■ **EXTRACT**:
Amelia Earhart hasn’t been in the news this frequently since June and July of 1937 when her plane mysteriously disappeared on the last leg of her historic round-the-world voyage with navigator Fred Noonan. First, the History Channel broadcast a documentary about a “misfiled” photograph that appears to show a man and woman resembling Earhart and Noonan on a dock on a Pacific island after they were believed to have crashed. The documentary interviewed experts who gave strong evidence that this photograph was the best proof so far that the couple landed on an island, were picked up by the Japanese and died in captivity.
That theory was immediately cast into doubt by a group of bone-sniffing dogs shipped to an island believed by many to be the one where Earhart and Noonan crashed and eventually died as castaways. The dogs acted like they’d found the chemicals that indicate decaying human remains, but no bones or DNA was found. The soil was sent to a lab anyway.
While the next story doesn’t prove the dogs were right, it most likely proves the History Channel and its experts were wrong. Kota Yamano, a blogger who identifies himself as a student of military history, says he never believed that Earhart and Noonan were captured by the Japanese, which means he questioned the authenticity of the photograph. It prompted him to conduct a simple Internet image search for pictures labeled “Jaluit atoll” – the location written on the photograph -- from 1930 to 1940. What happened?
"The photo was the 10th item that came up."

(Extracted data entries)

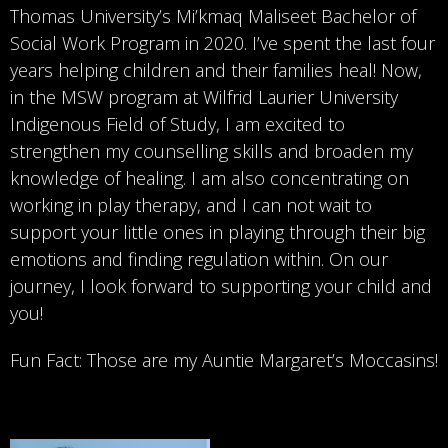
Thomas University’s Mi’kmaq Maliseet Bachelor of
Social Work Program in 2020. I’ve spent the last four
years helping children and their families heal! Now,
in the MSW program at Wilfrid Laurier University
Indigenous Field of Study, I am excited to
strengthen my counselling skills and broaden my
knowledge of healing. I am also concentrating on
working in play therapy, and I can not wait to
support your little ones in playing through their big
emotions and finding regulation within. On our
journey, I look forward to supporting your child and
you!
Fun Fact: Those are my Auntie Margaret’s Moccasins!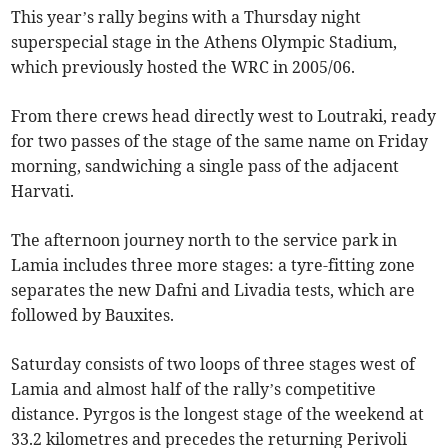
This year’s rally begins with a Thursday night
superspecial stage in the Athens Olympic Stadium,
which previously hosted the WRC in 2005/06.
From there crews head directly west to Loutraki, ready
for two passes of the stage of the same name on Friday
morning, sandwiching a single pass of the adjacent
Harvati.
The afternoon journey north to the service park in
Lamia includes three more stages: a tyre-fitting zone
separates the new Dafni and Livadia tests, which are
followed by Bauxites.
Saturday consists of two loops of three stages west of
Lamia and almost half of the rally’s competitive
distance. Pyrgos is the longest stage of the weekend at
33.2 kilometres and precedes the returning Perivoli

■ **EXERCISE INSTRUCTIONS**:
A) Answer these questions from the Earhart article:
(i) Who was Earhart's navigator on the round-the-world voyage?
(ii) What was sent to a lab after the dogs' search?
(iii) What location was written on the photograph?
B) Please transcribe the part of the Earhart article starting with "That theory was" and going on through "a lab anyway.".

■ **SOLUTIONS**:
A)
(i) Fred Noonan
(ii) The soil
(iii) Jaluit atoll

B)
That theory was immediately cast into doubt by a group of bone-sniffing dogs shipped to an island believed by many to be the one where Earhart and Noonan crashed and eventually died as castaways. The dogs acted like they’d found the chemicals that indicate decaying human remains, but no bones or DNA was found. The soil was sent to a lab anyway.